Twitter user Lina Lightbringer tweeted out the photo with the caption, "America, 2017. Police, burning down the NoDAPL home base, tipis and all. Utterly, thoroughly, grotesque & monstrous." As bad as it looks, however, it's totally fake. A version of the photo was actually used as a publicity shot for the 2007 HBO TV movie Bury My Heart at Wounded Knee. You can see the original at HBO's website.
Not only has the altered photo been cropped to take out the man on the horse, whoever made it also added snow and hay bales.
So, what have the campsites of the protests really looked like over the past year? Militarised police shooting protesters with water cannons in sub-freezing temperatures and spraying protesters with pepper spray.
Protesters confront police in riot gear as a haze of pepper spray wafts over the river on 2 November 2016 (AP Photo/John L. Mone)
Make no mistake that protesters and the journalists covering the protest have been brutalised by police. The response has been horrifying for people who believe that Native Americans should have a say in the way that their land and resources are being used. But that photo is totally fake, and it does a disservice to the cause of the water protectors when people spread fake information, knowingly or not.
12) Is this photo of a shark from Hurricane Harvey?
— Jason Michael (@Jeggit) August 28, 2017
This year, Houston experienced catastrophic flooding as the aftermath of Hurricane Harvey relentlessly dumped rain on the region. Images of heroism and destruction made the rounds on Twitter. And so did the above shark photo. Again.
For the uninitiated, there is a photo of a giant shark swimming through inundated streets that pops up like clockwork any time major flooding enters the news cycle. It's totally fake.

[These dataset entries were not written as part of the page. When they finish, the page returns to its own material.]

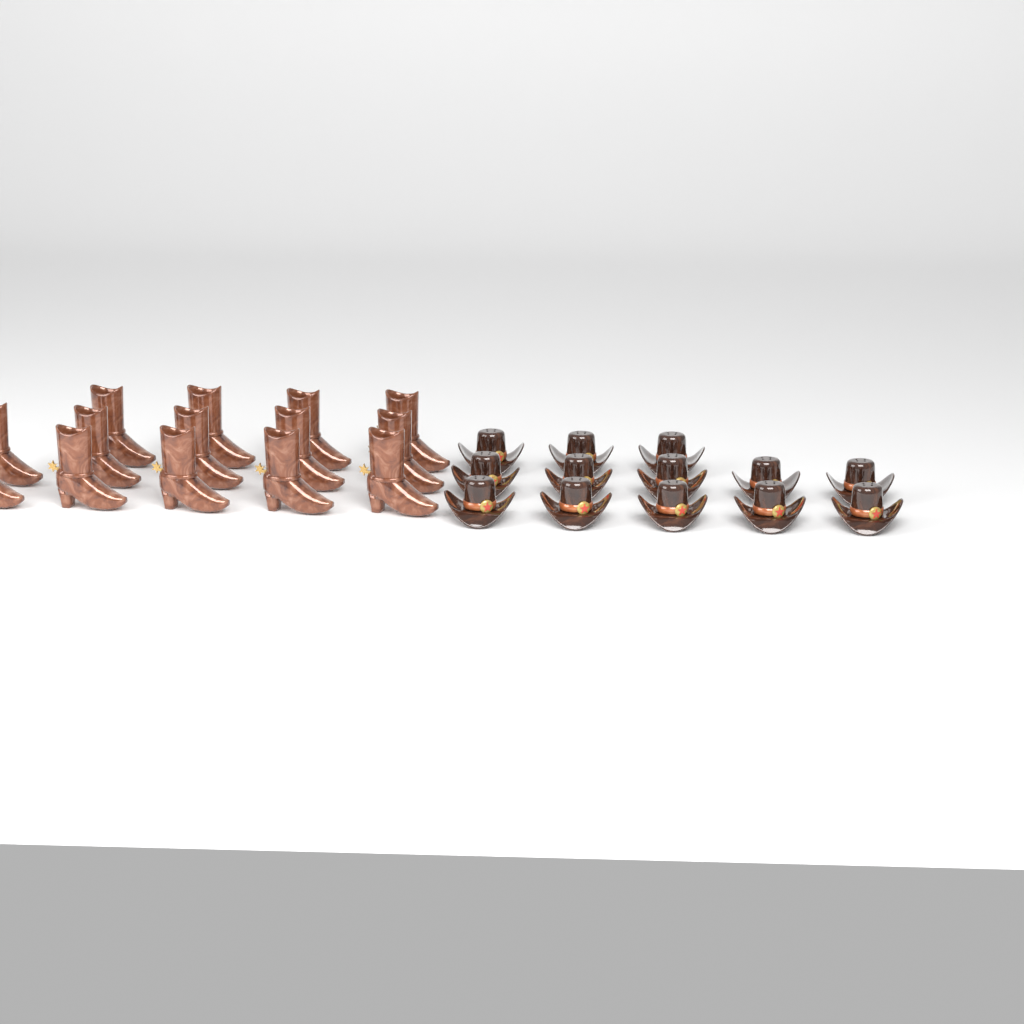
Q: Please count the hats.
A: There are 13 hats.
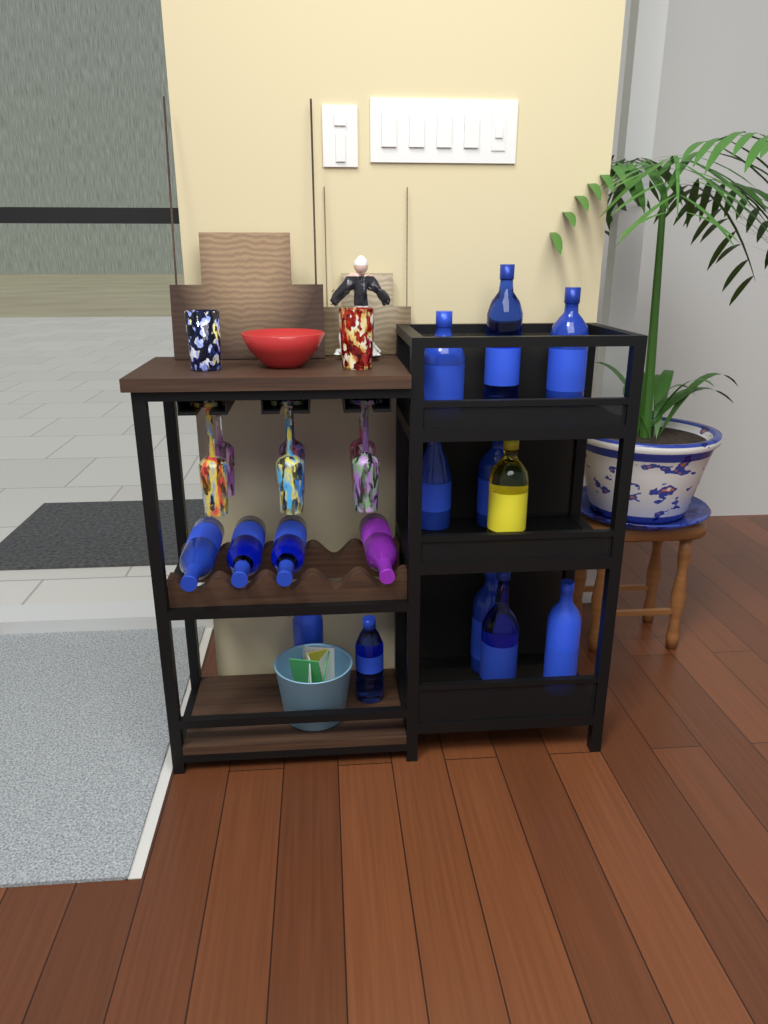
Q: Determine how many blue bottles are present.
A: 13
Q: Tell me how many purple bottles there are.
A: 1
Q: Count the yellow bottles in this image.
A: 1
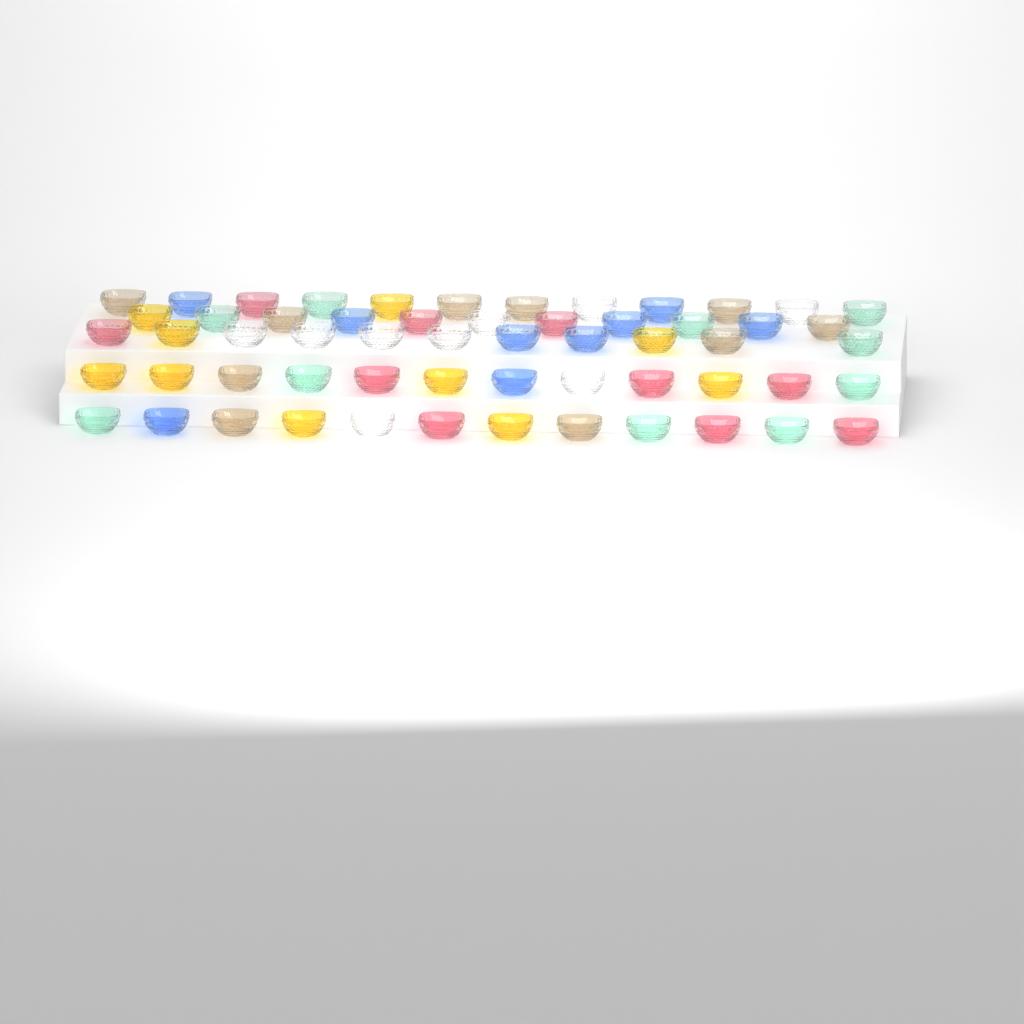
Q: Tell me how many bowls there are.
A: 58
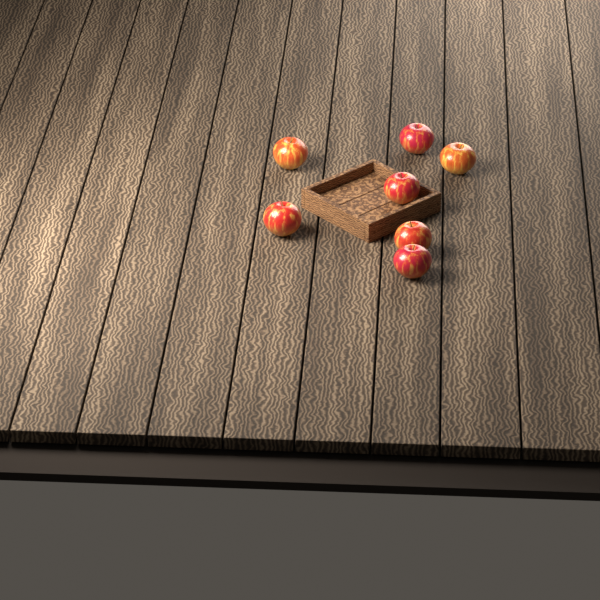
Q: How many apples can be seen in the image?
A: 7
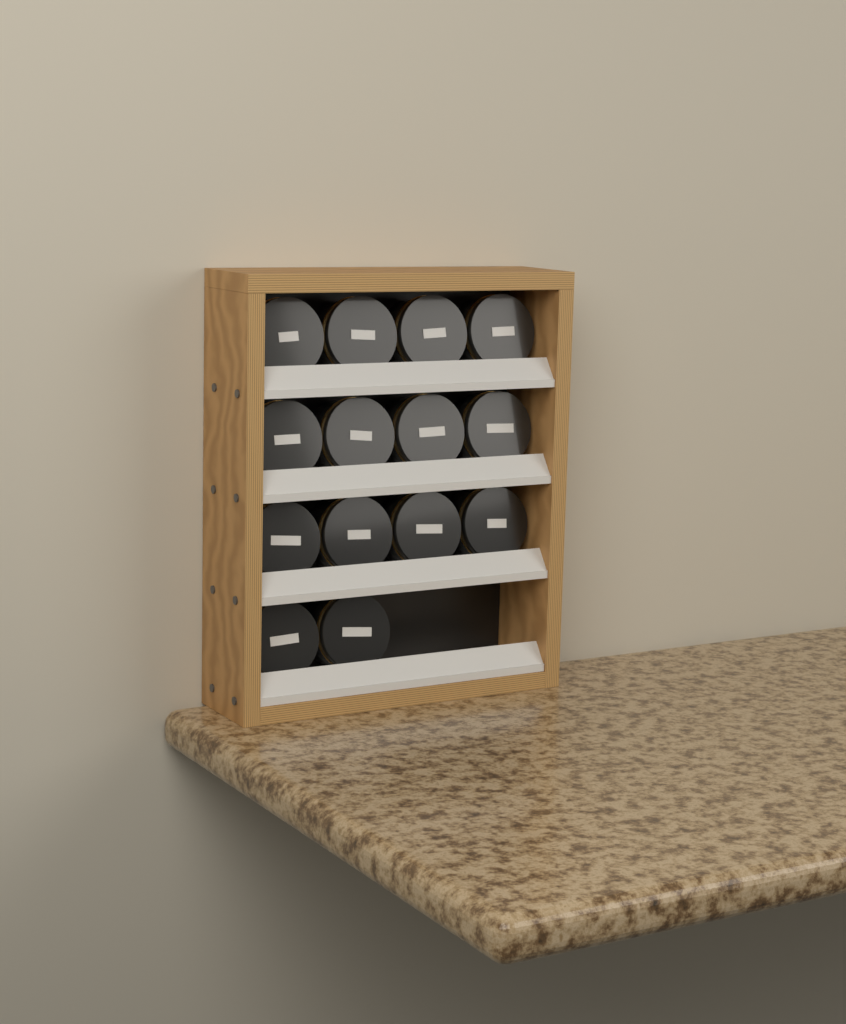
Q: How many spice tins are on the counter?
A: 14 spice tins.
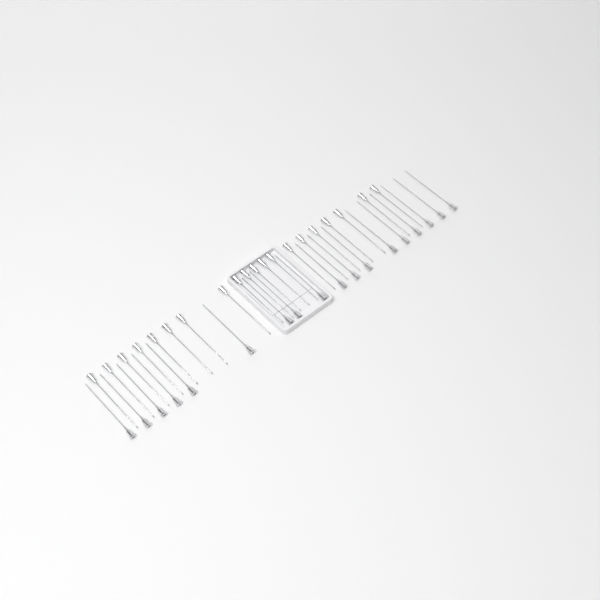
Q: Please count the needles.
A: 38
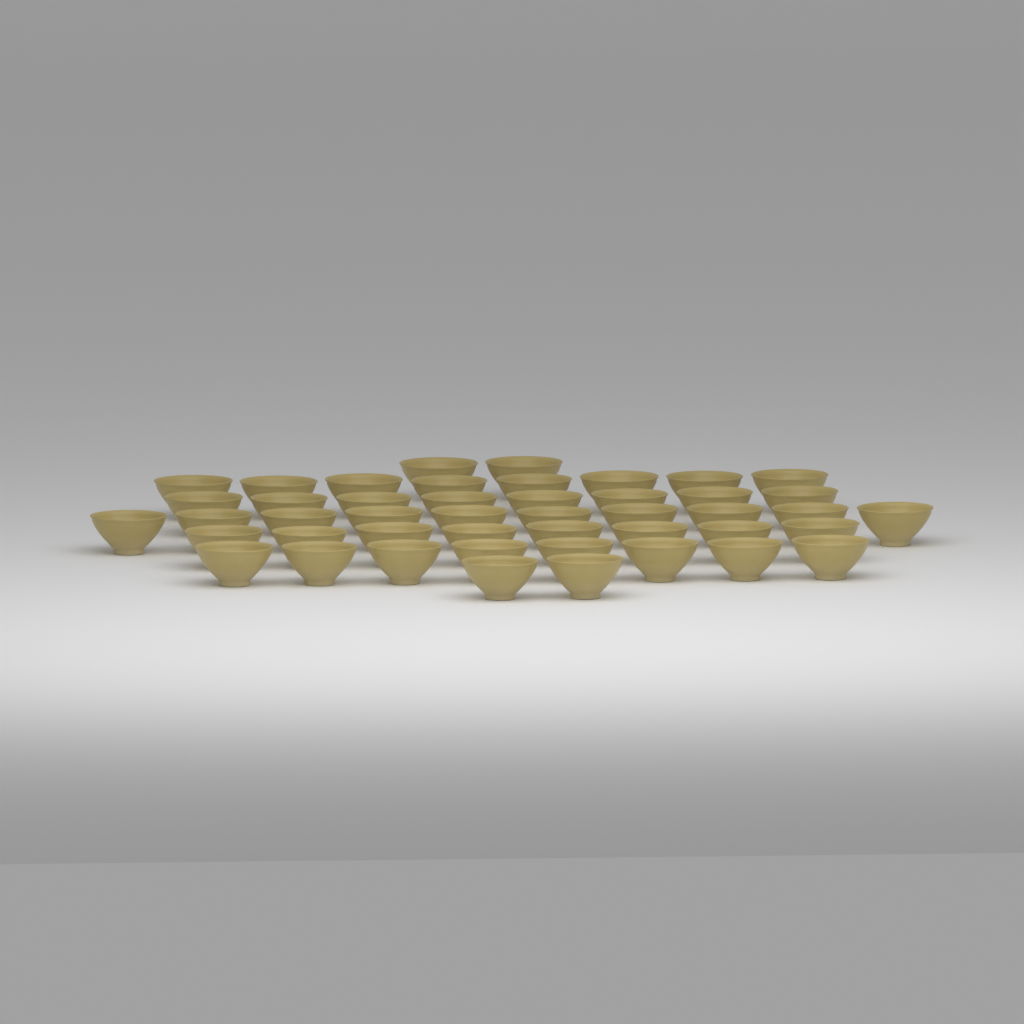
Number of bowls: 46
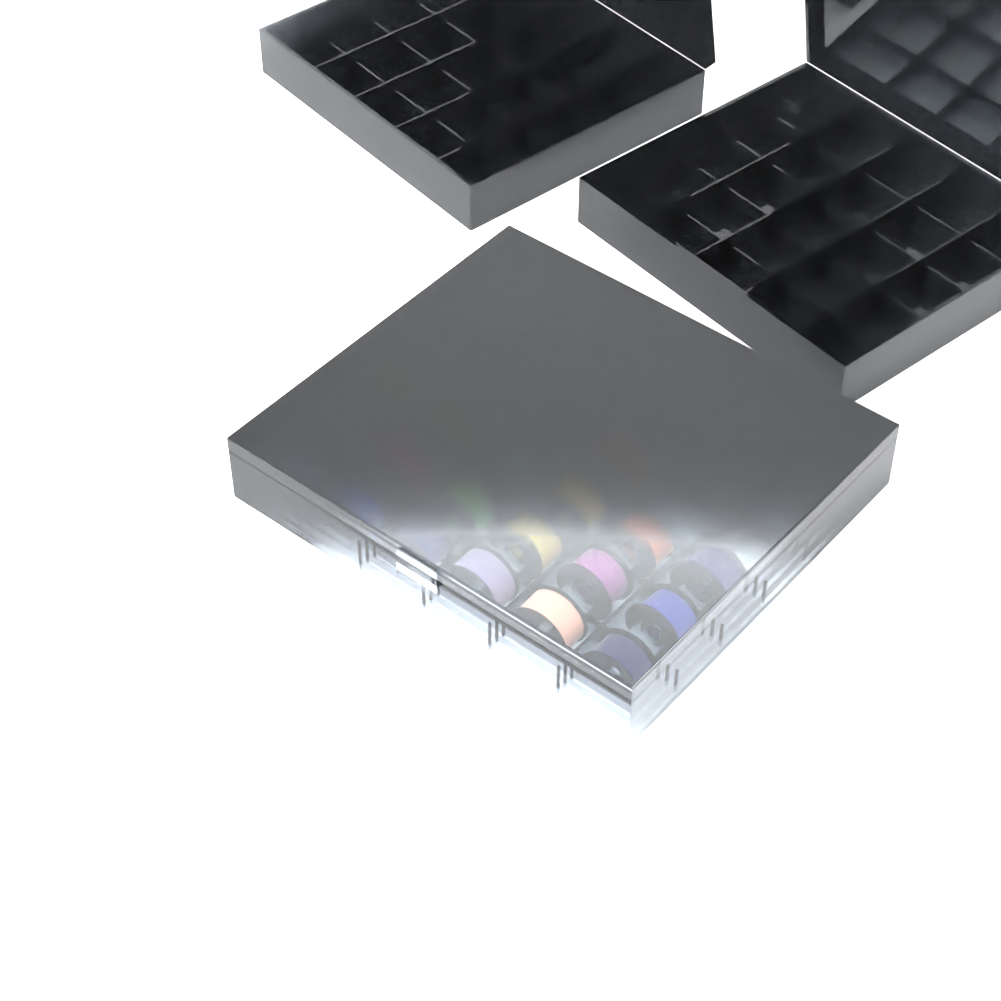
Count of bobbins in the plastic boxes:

As Snopes pointed out years ago, the great white shark, which appears to be casually swimming down a flooded city street, originates from a 2005 magazine spread in Africa Geographic. It was later photoshopped by hoaxers to make it look like the shark has found its way to an urban setting. Despite being fake, the shark previously went viral during Hurricane Irene in 2011, Hurricane Sandy in 2012, Hurricane Matthew in 2016, and during flash floods in Texas in 2015.
It's really remarkable that after years of being debunked, the hoaxers still manage to get the image to go viral. The tweet above claiming the shark is swimming down the Houston highway during Hurricane Harvey received thousands of retweets.